Why It Almost Stayed "Obscure"

It’s hard to believe now, but Tokyo Story was almost never seen outside of Japan. Exporting it was initially considered a bad move because it was deemed "too Japanese." Distributors thought Western audiences, accustomed to the grand narratives of directors like John Ford, wouldn't have the patience for a story about an old man sitting on a floor.

It wasn't until the film finally hit a London festival in the late 1950s—years after its release—that the world realized it was looking at a universal masterpiece. It turns out that the feeling of your kids outgrowing you is a concept that translates quite well across any border. Ironically, the film was heavily influenced by a 1937 Hollywood movie called Make Way for Tomorrow, but while the American version leans into the sentimentality, Ozu keeps his distance. He lets the silence do the screaming.

9.5 /10

Masterpiece

The ending of Tokyo Story doesn't offer a tidy resolution or a big emotional payoff.

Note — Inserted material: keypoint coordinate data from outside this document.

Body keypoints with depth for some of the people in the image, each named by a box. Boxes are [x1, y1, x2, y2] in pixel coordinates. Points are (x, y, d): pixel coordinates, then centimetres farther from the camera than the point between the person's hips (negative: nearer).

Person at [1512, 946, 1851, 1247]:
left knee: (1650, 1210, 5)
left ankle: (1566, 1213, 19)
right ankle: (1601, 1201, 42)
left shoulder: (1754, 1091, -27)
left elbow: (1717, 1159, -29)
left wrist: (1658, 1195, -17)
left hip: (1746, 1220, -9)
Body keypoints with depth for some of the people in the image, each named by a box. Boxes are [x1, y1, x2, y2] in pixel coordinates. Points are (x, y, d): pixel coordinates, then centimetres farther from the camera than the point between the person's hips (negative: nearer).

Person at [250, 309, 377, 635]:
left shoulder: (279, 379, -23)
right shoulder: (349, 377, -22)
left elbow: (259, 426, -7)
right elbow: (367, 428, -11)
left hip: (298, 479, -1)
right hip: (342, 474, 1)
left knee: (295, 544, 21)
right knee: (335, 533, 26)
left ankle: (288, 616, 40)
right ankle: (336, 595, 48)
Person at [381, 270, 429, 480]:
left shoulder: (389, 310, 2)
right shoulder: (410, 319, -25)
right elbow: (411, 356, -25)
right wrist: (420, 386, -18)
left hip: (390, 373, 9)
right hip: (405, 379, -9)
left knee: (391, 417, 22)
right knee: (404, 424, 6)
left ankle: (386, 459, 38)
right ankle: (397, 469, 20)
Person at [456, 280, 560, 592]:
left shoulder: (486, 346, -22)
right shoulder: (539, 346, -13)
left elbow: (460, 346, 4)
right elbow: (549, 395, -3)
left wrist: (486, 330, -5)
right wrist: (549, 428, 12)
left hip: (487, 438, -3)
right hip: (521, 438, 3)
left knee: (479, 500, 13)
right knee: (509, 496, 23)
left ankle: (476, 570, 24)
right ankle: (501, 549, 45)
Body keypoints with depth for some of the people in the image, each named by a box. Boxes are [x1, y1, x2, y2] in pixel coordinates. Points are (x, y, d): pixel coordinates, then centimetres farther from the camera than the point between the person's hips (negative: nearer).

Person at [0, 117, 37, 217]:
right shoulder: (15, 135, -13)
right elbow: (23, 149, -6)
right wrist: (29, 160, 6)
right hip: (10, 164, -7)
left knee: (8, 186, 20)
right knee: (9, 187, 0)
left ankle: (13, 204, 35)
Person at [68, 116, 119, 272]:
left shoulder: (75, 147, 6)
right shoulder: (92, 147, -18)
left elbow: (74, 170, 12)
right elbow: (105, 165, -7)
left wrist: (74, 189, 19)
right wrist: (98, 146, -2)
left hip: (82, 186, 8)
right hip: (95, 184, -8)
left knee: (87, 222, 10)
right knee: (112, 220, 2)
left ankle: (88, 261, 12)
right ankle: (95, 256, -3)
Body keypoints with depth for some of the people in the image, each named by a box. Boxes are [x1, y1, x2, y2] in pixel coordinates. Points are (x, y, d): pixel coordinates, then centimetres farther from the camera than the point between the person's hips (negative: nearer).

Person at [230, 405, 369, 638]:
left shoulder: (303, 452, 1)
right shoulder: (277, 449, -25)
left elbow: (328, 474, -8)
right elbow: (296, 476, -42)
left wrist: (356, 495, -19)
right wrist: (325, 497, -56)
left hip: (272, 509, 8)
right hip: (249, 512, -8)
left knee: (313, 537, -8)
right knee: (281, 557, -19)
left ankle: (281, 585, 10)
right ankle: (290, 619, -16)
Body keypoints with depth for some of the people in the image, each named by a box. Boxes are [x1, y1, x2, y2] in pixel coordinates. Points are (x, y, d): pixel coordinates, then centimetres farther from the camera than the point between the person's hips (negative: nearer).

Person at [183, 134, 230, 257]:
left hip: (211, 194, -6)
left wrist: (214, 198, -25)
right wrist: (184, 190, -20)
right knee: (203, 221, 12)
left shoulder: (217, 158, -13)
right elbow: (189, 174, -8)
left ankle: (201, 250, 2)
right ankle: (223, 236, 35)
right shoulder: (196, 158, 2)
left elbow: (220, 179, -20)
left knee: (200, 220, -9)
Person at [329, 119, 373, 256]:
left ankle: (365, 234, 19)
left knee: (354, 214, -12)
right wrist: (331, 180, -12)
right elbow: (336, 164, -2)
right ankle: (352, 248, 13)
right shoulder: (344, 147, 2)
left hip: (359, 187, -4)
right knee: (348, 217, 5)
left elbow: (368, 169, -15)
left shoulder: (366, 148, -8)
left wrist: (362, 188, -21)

Instead, it leaves you with a lingering, hollow ache in your chest. It’s the kind of film that makes you want to call your parents immediately, even if only to listen to them complain about the weather. It asks the big, scary philosophical questions: At what point do we stop being people to our families and start being burdens? Is the loneliness of old age just the tax we pay for living a long life? It’s not a "fun" watch in the traditional sense, but it’s a necessary one. If you can survive the first twenty minutes of adjustment to its pace, I promise it will stay with you longer than almost any other movie you'll see this year.